>>>>
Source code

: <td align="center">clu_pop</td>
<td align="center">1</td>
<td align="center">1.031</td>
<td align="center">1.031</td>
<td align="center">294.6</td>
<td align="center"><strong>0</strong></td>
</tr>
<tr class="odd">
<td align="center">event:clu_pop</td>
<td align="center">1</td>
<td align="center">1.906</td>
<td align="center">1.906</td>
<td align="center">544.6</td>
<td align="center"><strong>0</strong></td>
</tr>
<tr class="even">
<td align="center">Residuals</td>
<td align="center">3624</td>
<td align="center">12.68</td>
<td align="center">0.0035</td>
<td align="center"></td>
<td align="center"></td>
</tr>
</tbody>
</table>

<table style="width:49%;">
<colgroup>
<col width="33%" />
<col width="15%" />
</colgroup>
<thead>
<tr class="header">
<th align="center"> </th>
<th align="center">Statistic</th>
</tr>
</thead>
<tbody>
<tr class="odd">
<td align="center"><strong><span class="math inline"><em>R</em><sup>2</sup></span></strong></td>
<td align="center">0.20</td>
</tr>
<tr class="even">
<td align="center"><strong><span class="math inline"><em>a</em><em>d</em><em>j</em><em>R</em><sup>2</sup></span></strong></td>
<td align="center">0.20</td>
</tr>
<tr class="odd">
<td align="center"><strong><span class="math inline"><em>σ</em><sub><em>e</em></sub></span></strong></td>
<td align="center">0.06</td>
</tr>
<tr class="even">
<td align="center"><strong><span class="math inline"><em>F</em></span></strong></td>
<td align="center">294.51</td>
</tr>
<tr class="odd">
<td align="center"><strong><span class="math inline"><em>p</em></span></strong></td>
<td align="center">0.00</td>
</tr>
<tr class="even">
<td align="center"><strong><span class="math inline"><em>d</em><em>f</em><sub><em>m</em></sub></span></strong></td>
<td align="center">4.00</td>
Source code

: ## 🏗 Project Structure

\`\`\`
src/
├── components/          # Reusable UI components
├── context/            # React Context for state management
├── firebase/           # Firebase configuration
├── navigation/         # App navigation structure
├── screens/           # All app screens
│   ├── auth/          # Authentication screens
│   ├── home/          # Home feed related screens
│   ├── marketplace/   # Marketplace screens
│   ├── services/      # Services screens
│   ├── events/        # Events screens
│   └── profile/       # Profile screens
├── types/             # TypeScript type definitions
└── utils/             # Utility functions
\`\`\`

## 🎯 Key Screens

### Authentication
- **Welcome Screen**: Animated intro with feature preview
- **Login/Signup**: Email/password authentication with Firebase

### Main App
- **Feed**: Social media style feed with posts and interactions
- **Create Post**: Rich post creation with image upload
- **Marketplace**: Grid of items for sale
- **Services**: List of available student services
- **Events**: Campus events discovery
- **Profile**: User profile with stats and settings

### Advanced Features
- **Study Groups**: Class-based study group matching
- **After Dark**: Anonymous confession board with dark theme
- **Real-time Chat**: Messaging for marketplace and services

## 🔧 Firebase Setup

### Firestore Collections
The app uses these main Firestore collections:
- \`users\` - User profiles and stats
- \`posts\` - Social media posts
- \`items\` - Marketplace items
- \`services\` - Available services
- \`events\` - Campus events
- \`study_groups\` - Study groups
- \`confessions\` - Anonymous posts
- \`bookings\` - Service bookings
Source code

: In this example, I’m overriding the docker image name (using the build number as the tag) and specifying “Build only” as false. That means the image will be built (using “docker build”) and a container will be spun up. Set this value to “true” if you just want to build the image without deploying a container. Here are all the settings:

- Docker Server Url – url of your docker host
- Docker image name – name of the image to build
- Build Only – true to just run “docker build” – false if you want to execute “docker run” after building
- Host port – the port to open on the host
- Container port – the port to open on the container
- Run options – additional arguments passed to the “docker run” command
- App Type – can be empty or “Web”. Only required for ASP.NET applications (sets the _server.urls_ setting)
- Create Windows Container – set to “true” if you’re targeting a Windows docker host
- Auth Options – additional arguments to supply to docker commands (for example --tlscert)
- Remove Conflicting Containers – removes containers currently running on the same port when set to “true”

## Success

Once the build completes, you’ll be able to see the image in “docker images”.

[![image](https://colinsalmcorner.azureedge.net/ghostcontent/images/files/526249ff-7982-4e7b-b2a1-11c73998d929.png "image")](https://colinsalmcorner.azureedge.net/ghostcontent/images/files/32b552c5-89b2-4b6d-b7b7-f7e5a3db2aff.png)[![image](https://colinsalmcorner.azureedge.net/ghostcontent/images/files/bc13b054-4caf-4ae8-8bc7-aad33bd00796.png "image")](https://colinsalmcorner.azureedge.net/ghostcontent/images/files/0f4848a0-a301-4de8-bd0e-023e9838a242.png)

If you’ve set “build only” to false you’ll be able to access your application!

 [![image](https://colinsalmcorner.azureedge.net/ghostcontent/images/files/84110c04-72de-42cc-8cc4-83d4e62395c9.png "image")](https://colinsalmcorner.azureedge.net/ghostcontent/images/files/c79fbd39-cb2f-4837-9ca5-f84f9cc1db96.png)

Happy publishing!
<<<<
Task item » Beginning with the line that has "feed related screens" and ending with the line that has "### Main App", set down the lines above exactly and include no others.

Output for this exercise »
│   ├── home/          # Home feed related screens
│   ├── marketplace/   # Marketplace screens
│   ├── services/      # Services screens
│   ├── events/        # Events screens
│   └── profile/       # Profile screens
├── types/             # TypeScript type definitions
└── utils/             # Utility functions
\`\`\`

## 🎯 Key Screens

### Authentication
- **Welcome Screen**: Animated intro with feature preview
- **Login/Signup**: Email/password authentication with Firebase

### Main App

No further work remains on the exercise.